** EXERCISE BRIEF **
Swap "tachometer" for "rev counter" in the records from the first line up to and including the line with "It indicates 3250 rpm". Write those lines out again and leave everything else unchanged.

Source records
*** Begin section ***
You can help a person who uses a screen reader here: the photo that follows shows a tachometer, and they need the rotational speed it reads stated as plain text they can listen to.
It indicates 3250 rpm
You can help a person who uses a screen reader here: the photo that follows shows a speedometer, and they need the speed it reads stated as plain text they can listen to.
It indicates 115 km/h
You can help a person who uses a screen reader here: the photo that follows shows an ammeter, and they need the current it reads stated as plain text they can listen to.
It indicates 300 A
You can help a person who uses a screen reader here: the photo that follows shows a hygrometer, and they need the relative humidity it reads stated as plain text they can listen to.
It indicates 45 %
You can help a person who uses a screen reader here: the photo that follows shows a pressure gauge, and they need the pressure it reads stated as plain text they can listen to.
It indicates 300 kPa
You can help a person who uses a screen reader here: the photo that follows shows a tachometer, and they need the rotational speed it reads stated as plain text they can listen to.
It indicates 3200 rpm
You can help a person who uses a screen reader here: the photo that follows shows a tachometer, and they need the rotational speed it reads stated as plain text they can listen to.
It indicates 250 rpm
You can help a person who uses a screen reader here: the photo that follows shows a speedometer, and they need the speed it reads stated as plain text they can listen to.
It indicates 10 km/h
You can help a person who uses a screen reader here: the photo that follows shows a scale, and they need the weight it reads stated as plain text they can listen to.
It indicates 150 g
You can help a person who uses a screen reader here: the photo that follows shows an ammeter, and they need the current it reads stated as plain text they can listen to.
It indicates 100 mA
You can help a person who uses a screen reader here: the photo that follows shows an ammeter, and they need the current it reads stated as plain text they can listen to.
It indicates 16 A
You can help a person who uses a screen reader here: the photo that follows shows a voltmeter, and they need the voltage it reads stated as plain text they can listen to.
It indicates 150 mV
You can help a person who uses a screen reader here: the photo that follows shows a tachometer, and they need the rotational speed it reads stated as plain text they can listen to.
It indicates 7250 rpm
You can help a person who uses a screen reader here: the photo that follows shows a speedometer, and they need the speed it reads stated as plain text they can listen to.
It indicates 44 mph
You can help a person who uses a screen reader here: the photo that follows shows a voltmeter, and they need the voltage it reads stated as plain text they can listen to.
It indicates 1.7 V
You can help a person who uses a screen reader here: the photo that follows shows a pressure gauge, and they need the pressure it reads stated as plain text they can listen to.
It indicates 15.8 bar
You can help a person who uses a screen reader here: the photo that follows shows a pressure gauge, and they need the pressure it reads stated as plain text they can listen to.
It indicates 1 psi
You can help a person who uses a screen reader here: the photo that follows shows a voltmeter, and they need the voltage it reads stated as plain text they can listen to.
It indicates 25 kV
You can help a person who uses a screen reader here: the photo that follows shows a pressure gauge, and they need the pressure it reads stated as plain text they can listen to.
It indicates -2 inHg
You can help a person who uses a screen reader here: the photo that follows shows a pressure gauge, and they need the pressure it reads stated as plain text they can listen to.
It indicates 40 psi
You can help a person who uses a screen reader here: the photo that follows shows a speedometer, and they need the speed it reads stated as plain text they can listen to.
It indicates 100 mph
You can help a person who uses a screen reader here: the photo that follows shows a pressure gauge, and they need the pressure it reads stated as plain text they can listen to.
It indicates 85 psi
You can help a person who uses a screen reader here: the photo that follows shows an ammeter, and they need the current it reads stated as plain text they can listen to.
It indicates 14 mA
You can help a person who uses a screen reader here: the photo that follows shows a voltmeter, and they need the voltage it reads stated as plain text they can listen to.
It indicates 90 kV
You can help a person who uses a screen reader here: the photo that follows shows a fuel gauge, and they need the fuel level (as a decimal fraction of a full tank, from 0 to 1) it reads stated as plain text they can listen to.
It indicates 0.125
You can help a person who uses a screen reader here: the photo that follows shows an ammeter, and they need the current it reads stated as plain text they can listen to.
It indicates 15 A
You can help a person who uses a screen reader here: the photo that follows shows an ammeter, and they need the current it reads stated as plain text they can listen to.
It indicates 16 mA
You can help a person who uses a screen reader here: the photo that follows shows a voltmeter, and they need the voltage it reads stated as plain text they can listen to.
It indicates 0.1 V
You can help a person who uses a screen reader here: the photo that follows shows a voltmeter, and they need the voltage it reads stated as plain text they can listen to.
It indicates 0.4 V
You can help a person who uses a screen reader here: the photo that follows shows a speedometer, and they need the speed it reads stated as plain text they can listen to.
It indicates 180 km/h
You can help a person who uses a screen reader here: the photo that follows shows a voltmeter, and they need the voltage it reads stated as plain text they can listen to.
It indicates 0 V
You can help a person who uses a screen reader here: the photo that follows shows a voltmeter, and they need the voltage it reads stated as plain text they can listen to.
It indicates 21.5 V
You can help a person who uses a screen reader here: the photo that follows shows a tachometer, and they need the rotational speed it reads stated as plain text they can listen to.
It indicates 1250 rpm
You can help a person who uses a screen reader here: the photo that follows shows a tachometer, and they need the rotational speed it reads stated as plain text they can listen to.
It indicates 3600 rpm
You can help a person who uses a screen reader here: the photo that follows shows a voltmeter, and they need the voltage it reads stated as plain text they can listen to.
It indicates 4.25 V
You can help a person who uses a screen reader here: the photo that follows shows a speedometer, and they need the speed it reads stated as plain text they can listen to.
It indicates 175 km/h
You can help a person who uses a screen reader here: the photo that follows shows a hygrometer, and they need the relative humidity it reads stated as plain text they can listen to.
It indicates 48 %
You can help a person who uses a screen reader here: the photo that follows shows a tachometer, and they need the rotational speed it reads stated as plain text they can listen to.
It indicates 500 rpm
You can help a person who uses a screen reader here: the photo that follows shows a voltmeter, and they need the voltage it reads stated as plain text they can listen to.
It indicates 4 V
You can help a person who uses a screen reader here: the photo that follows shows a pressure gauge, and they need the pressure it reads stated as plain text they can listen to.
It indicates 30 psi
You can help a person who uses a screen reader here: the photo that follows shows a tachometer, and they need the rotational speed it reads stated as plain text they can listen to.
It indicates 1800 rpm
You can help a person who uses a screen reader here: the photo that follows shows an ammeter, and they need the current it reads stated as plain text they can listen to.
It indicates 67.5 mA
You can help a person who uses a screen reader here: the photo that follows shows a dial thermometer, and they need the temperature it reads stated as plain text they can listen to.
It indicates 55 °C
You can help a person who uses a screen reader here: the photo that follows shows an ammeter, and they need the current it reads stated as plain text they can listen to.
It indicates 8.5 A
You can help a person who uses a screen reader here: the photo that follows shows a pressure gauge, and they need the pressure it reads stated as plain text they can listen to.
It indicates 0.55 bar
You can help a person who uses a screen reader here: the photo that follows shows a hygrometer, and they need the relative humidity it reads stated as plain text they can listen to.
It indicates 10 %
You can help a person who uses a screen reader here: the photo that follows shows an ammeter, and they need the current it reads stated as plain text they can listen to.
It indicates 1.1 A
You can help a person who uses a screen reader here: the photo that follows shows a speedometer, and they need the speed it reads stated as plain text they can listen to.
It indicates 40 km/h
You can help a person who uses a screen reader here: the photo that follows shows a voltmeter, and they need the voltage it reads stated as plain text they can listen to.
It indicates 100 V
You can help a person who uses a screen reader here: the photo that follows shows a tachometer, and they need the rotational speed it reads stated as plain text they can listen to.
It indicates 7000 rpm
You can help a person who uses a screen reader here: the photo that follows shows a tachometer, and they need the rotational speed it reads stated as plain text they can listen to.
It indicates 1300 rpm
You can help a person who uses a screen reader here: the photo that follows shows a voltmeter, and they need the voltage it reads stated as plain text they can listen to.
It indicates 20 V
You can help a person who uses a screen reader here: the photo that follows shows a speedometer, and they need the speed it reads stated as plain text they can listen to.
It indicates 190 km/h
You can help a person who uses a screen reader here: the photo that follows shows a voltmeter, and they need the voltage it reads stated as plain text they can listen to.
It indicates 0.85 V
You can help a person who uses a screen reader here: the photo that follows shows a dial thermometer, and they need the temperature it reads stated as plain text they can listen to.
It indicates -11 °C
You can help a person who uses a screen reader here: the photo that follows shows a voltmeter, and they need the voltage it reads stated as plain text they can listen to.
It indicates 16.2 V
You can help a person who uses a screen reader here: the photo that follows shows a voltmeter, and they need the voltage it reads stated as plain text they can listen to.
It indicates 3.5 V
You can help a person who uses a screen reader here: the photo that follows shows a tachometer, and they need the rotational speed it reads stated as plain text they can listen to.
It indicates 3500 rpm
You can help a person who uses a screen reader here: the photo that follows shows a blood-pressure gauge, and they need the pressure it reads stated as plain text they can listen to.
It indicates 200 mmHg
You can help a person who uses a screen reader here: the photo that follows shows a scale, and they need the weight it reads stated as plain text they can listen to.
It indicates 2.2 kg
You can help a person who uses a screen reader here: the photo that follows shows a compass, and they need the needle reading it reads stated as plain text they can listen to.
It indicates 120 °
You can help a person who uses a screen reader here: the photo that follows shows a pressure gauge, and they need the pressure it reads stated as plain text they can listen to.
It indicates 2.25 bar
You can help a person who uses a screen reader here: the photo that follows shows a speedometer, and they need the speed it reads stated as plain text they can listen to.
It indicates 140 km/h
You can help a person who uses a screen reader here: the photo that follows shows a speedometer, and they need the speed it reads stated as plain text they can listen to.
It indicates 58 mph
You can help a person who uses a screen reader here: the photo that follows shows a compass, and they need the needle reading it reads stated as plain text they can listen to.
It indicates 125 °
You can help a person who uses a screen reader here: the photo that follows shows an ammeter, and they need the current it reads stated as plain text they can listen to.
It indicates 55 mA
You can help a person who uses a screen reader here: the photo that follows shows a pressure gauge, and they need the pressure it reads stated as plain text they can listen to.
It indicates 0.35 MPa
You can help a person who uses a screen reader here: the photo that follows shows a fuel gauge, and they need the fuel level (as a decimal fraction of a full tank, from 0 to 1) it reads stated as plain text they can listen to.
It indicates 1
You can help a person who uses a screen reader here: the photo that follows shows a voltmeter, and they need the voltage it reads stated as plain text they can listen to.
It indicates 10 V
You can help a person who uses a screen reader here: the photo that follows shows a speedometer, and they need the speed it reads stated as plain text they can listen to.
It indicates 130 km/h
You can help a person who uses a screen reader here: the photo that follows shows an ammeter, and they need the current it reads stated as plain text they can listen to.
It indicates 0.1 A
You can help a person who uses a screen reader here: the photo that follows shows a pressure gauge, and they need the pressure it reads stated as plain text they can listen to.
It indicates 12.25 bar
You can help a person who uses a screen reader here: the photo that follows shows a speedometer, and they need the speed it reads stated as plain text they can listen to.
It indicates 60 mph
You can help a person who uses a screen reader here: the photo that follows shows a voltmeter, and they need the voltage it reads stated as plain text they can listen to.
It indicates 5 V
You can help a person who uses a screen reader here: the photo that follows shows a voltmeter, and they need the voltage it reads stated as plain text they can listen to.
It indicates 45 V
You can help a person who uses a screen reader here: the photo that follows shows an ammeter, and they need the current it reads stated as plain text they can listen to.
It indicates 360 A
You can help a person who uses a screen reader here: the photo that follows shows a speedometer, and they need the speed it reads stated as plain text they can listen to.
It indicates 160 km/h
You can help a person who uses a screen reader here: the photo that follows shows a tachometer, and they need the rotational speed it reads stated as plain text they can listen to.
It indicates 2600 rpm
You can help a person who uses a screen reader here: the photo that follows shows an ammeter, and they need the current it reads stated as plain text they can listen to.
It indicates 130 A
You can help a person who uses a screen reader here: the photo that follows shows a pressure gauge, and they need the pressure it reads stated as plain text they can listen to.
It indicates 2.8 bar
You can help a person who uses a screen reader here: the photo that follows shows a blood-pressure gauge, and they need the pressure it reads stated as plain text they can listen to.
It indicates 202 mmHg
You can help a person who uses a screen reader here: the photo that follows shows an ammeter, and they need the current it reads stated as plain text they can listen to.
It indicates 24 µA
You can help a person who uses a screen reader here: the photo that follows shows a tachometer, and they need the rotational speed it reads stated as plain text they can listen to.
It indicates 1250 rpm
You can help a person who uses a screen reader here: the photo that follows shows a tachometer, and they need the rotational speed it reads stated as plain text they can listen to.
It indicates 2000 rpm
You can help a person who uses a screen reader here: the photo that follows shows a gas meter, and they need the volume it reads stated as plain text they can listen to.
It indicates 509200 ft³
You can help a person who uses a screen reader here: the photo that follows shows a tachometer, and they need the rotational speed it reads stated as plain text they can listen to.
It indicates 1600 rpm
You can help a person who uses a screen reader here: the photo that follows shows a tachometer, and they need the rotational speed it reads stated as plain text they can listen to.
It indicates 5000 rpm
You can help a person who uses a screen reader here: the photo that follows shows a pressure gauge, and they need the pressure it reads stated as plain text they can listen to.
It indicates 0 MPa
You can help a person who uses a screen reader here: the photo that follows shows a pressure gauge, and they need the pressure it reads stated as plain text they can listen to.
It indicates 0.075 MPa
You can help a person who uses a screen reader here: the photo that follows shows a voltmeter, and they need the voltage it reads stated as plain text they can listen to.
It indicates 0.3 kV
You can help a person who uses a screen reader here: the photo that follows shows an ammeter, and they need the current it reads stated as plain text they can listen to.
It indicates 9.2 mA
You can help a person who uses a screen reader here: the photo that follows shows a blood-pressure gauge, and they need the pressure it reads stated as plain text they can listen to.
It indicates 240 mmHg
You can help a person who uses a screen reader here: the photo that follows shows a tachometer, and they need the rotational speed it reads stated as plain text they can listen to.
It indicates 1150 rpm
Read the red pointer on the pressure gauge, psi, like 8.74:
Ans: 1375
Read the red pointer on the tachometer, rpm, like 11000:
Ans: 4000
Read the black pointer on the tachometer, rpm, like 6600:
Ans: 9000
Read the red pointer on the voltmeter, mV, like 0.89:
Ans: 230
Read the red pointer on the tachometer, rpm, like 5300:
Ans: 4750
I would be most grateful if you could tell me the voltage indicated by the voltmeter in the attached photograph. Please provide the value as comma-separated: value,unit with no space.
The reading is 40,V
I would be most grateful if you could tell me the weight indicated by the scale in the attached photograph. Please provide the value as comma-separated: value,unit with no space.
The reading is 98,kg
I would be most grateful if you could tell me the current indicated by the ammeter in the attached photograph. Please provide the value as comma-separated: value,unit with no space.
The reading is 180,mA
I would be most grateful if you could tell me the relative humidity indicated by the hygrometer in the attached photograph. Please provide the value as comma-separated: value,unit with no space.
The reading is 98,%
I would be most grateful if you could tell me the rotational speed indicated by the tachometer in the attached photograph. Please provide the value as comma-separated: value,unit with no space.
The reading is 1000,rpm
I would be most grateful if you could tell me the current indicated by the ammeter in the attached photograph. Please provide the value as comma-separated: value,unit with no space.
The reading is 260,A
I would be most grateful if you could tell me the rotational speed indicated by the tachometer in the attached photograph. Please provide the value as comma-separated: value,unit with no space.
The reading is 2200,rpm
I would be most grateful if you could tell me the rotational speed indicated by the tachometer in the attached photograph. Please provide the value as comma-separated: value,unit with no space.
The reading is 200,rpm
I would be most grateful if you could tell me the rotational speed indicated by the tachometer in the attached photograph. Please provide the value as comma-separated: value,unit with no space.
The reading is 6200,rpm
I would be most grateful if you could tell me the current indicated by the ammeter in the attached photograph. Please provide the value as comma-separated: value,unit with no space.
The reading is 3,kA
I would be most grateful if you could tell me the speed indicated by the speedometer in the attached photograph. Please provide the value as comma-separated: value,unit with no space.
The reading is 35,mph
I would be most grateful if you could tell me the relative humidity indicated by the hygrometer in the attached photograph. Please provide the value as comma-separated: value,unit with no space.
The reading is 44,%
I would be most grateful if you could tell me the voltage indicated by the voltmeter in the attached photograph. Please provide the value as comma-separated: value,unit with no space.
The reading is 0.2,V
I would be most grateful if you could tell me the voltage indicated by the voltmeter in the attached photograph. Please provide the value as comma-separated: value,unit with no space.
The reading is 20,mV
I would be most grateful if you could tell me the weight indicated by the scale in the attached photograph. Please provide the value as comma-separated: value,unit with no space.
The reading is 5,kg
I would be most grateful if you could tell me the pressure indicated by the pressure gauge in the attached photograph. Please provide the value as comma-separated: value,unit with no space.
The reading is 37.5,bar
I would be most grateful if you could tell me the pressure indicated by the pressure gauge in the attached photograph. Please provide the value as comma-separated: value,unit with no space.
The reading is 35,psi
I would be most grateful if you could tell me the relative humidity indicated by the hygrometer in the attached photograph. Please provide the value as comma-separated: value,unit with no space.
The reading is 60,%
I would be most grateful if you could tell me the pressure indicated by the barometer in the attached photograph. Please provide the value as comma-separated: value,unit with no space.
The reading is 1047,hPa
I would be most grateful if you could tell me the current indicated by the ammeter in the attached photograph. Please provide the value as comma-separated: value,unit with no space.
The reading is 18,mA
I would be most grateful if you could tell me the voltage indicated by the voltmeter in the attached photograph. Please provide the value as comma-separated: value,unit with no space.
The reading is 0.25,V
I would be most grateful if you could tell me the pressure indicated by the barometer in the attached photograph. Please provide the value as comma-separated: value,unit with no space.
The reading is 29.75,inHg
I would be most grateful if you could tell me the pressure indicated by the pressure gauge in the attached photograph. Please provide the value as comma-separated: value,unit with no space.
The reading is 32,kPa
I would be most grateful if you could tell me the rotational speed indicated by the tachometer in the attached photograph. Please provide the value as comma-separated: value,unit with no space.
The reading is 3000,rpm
*** End section ***
** EXERCISE OUTPUT **
You can help a person who uses a screen reader here: the photo that follows shows a rev counter, and they need the rotational speed it reads stated as plain text they can listen to.
It indicates 3250 rpm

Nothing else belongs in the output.